At just 19 years of age, Conrad Tao is already a piano master. With a fluidity over the keyboard that is breathtaking, (see the video clip above), the native of Urbana, Illinois has been wowing audiences the world over with his incredible skill.
A child prodigy who started playing the piano at 18 months of age, Tao will be in Ottawa for two concerts on November 28 and 29 at the National Arts Centre. To help welcome this immense talent to the nation’s capital, Apartment613 is giving away a pair of tickets for each performance. To enter, send an email to email@example.com with the subject line “Mozart and Shostakovich Contest” by 4 pm Monday, November 25. The two winners will be picked on Monday evening.
Tao, who also composes and plays the violin, will be performing Mozart’s piano concerto No. 19 in F major. The piece, which was composed in 1784, is also sometimes referred to as the “second coronation concerto” due to being performed at the coronation of Leopold II in Frankfurt in 1790.
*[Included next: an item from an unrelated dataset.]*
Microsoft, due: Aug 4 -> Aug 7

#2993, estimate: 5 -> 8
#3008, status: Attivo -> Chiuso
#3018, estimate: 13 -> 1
Tao has already won numerous awards in his young career, including being named a Gilmore Young Artist, an honor that is awarded every two years to the most promising pianists in the United States that are 22 or younger.
The Dallas Symphony Orchestra, meanwhile, premiered earlier this week Tao’s composition The World Is Very Different Now, which marks the 50th anniversary of the assassination of President John F. Kennedy in Dallas. Pretty impressive work for a young man who is currently attending a joint degree program at Columbia University and Juilliard, the internationally famous school for the performing arts.
In addition to Tao’s magical musical chops, Pinchas Zukerman will be leading the NAC Orchestra in a performance of Dmitri Shostakovich’s Symphony No. 10. Debuting in 1953 after the death of Stalin, this piece by one of the Soviet Union’s most famous composers was an opportunity for this musical maestro to let his artistic genius explode, after having much of his work controlled by the Communist state under Stalin.
Feza Zweifel, the principal timpani for the NAC Orchestra, performed under Shostakovich’s son Maxim when he was a student (see video interview above). He recalls hearing Maxim recite stories about his father, and coming to appreciate how the Tenth Symphony offered Shostakovich a way to explore musical passions that were kept in check by the harsh Stalinist era that gripped the U.S.S.R. for decades.
Zweifel explains how the harsh, savage-like second movement is meant to be a musical portrait of the cruel dictator Stalin. The power of this symphony makes it one of Shostakovich’s most popular compositions.